CRÍTICA DE BLADE: TRINITY

Por Emilio Martínez
 
Nunca me gustó la primera entrega de Blade. Reconozco que tenía un comienzo genial en la fiesta Rave vampírica, pero la película no tardaba en convertirse en un coñazo. Por otra parte, el hecho de que Stephen Dorff, uno de los peores actores de Hollywood, hiciese de archienemigo de Snipes no ayudaba bastante.
Sin embargo la mano de Guillermo del Toro se vio -y de que modo- en Blade 2. Combinó escenas trepidantes, acción a raudales y grandes dosis de humor para hacer de esta secuela la mejor de todos los títulos de la saga.
David Goyer, guionista de las tres entregas y director de Blade: Trinity, quiso imitar a Del Toro, y aunque esta última entrega es bastante entretenida, no se puede comparar con su antecesora.

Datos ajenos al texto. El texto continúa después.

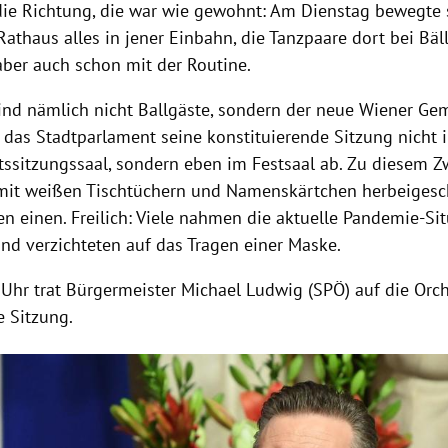
ie Richtung, die war wie gewohnt: Am Dienstag bewegte s
athaus alles in jener Einbahn, die Tanzpaare dort bei Bäl
aber auch schon mit der Routine.
ind nämlich nicht Ballgäste, sondern der neue Wiener Ge
t das Stadtparlament seine konstituierende Sitzung nicht 
ssitzungssaal, sondern eben im Festsaal ab. Zu diesem 
mit weißen Tischtüchern und Namenskärtchen herbeigesch
n einen. Freilich: Viele nahmen die aktuelle Pandemie-Sit
und verzichteten auf das Tragen einer Maske.
Uhr trat Bürgermeister Michael Ludwig (SPÖ) auf die Or
e Sitzung.
Hinweis öffnen/schließen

Blade: Trinity tiene unas cuantas bazas a su favor para gustar al público: Por un lado se ha incorporado la guapísima Jessica Biel, a la que ya vimos en La Matanza de Texas, y que seguro que hará las delicias del público masculino. Además, en esta ocasión, Blade por fin tiene un rival a su medida. Por último -y lo mejor de toda la película- es el personaje de Hannibal King: Un secundario cómico que por fin hace gracia, y no se convierte en un personaje cargante e insoportable como el Jar Jar Binks de La Amenaza Fantasma o el Carl de Van Helsing.
El hecho de que Blade: Trinity sea una película entretenida no es excusa suficiente para olvidarnos de sus defectos. Por ejemplo, el hecho de que Blade tenga “ayudantes” en esta entrega no es más que una muestra de la incapacidad del director-guionista de sacar la película a flote sólo con la ayuda del personaje interpretado por Wesley Snipes. El guión por su parte es bastante absurdo y su final, con esa tontería de la vacuna vampírica, es totalmente prescindible.
Goyer se ha limitado a ofrecernos casi dos horas de acción ininterrumpida, peleas, chistes guarros y persecuciones de modo que el espectador apenas tenga tiempo de procesar lo que está viendo entre puñetazo y puñetazo y de ese modo, no darse cuenta del sin sentido que está viendo en la pantalla.
No obstante si lo que buscáis es una película que simplemente os entretenga e incluso os haga soltar una carcajada de vez en cuando, no lo dudéis, Blade: Trinity es una buena opción.